Hamilton's first season in red was, by his own admission, not what he wanted. Sixth in the 2025 standings represented his lowest full-season finish since he debuted at McLaren. The opening months of 2026 have not been transformative either, though a podium at the Chinese Grand Prix in April was a clear marker that the partnership with Ferrari can produce results.
That podium, and the team's commitment around the upcoming Canada and Spain upgrades, appears to be the foundation Hamilton is building his next chapter on.
"Yeah, I'm still in contract so everything is 100% clear to me," Hamilton said. "I'm still focused, I'm still motivated, I'm still love what I do with all my heart."
He also addressed, more sharply than usual, the broader retirement narrative.
"There's a lot of people that are trying to retire me and that's not even in my thoughts," he said. "I'm already thinking of what will be next and planning for the next five years. I still plan to be here for some time."
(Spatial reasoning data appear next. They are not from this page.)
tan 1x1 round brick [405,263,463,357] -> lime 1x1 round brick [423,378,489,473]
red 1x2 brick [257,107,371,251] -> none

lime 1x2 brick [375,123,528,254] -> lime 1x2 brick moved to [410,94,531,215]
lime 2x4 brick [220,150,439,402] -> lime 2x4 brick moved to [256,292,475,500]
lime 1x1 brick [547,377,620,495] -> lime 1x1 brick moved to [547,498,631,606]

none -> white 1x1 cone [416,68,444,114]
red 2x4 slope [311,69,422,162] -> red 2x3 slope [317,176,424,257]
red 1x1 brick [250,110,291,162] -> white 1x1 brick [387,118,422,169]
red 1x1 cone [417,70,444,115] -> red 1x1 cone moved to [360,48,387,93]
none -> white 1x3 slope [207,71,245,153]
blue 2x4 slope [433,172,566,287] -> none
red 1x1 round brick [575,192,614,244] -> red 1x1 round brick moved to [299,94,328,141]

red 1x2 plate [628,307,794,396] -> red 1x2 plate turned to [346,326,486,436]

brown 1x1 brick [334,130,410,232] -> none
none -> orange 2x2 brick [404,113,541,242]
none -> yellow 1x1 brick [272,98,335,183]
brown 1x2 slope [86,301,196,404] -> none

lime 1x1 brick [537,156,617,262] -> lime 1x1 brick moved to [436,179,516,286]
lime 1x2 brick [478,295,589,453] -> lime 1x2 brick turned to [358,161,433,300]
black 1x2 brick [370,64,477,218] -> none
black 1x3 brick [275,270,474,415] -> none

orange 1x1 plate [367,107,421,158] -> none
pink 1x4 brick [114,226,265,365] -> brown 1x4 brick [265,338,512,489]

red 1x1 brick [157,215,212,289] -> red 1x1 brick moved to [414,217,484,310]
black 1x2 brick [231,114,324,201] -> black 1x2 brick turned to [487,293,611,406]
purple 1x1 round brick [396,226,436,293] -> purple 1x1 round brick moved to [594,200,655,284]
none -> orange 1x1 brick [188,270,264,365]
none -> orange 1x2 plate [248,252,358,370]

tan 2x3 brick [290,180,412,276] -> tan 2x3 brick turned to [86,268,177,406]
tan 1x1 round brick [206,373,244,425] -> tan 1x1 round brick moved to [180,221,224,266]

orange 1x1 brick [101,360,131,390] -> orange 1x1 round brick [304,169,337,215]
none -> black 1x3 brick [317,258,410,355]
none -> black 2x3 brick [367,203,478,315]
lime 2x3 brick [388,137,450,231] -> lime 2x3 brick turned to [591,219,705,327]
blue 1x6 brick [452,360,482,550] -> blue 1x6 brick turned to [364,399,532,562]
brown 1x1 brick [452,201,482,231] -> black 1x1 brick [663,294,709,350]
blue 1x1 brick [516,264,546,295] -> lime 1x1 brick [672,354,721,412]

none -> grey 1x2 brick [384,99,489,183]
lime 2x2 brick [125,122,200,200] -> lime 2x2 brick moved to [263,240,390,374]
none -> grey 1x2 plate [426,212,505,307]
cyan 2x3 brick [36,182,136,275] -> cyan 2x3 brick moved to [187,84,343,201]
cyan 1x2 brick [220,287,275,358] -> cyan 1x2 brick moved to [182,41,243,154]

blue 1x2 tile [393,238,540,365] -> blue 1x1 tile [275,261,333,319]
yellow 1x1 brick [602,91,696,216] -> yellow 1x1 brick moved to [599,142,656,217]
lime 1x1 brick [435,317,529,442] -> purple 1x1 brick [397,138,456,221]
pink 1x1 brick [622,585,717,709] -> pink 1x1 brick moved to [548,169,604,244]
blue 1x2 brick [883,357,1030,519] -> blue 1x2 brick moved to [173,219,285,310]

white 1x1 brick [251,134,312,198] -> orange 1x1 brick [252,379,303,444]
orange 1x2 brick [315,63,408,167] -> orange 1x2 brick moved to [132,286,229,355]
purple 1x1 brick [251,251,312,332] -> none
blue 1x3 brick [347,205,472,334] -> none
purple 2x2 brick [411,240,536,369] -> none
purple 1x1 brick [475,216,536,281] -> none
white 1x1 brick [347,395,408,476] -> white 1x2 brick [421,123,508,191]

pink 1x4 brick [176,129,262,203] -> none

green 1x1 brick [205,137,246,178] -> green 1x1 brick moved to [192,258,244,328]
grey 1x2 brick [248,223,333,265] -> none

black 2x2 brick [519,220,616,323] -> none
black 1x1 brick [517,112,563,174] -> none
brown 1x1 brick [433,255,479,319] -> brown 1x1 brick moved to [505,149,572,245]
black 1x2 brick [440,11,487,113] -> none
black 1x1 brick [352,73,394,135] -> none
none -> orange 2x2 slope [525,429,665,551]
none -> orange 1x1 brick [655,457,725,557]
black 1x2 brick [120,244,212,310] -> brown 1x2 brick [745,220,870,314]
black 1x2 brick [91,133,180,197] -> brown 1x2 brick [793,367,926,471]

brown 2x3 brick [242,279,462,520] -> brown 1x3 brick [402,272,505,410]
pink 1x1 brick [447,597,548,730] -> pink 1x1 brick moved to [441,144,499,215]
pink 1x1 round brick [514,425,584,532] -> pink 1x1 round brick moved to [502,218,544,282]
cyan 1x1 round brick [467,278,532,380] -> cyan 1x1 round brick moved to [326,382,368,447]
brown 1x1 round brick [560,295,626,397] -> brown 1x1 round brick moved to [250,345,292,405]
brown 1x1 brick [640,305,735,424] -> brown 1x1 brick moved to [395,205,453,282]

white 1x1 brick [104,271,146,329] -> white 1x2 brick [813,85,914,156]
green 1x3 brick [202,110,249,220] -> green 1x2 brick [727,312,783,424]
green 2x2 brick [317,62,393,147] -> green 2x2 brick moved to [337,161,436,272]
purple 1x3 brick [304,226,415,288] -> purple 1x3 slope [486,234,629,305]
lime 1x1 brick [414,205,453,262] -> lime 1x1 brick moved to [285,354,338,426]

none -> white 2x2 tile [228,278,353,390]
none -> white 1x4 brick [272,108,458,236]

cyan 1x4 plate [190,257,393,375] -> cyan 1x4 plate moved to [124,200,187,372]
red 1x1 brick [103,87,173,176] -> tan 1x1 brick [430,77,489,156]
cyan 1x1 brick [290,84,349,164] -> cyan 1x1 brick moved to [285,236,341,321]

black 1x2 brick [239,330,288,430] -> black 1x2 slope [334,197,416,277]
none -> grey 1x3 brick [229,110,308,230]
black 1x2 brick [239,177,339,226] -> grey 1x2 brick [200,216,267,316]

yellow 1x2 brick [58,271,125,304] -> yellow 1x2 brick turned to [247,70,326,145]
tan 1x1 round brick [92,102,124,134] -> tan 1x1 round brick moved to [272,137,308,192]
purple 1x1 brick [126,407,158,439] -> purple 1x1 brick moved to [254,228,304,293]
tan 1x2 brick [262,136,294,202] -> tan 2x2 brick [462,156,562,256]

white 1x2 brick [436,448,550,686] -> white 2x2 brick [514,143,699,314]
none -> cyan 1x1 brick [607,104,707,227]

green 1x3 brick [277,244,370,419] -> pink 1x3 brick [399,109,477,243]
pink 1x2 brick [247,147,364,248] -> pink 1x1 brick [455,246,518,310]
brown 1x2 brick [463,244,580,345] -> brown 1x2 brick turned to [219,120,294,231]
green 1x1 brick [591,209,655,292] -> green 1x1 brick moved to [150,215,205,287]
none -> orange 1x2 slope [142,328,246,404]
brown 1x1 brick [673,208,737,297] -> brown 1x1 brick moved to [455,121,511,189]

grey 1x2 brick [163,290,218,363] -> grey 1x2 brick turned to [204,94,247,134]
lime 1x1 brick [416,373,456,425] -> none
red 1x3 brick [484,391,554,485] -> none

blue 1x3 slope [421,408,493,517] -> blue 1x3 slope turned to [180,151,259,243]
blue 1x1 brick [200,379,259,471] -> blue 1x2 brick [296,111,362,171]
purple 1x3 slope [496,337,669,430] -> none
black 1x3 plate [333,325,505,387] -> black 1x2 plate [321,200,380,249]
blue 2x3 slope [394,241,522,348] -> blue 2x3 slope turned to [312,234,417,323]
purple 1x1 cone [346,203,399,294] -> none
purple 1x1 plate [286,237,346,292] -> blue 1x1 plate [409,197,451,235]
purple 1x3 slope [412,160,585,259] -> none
Five years, said in May 2026, points to a Hamilton career window stretching to roughly 2031. That happens to coincide with the next significant engine-formula reset – the proposed return to V8 power that Liam Lawson and others have been openly endorsing this week. The implication is that Hamilton is not interested in checking out before the sport itself enters its next era.
The Ferrari driver also leaned heavily into the team-side of his current role.
"I'm always trying to learn how I can be a better colleague, a better team mate to the people around me, how I can extract more from myself but also from the groups I get to work with," Hamilton said.
"Teamwork really does make the dream work – it's a real thing. I feel like I'm in a good place with my team."
For Ferrari, this is an important data point. Internal stability around Hamilton was a question mark coming into the season, particularly given the early-season turbo-lag and front-wing concerns the team has been working through. A driver who is publicly framing his future on a five-year horizon, and explicitly endorsing the collective culture, gives the leadership group a stable anchor.
It also gives Ferrari something Mercedes never quite extracted from Hamilton in the back half of his time at Brackley: visible buy-in to the project beyond his own results. Whether the Canadian Grand Prix will reward that endorsement on the track is another question. Hamilton has won at the Circuit Gilles Villeneuve seven times across his career and the venue tends to bring out the best of him. A strong weekend would be the kind of full-circle answer the five-year plan is built on.
The paddock has been told. The retirement story has been dismissed.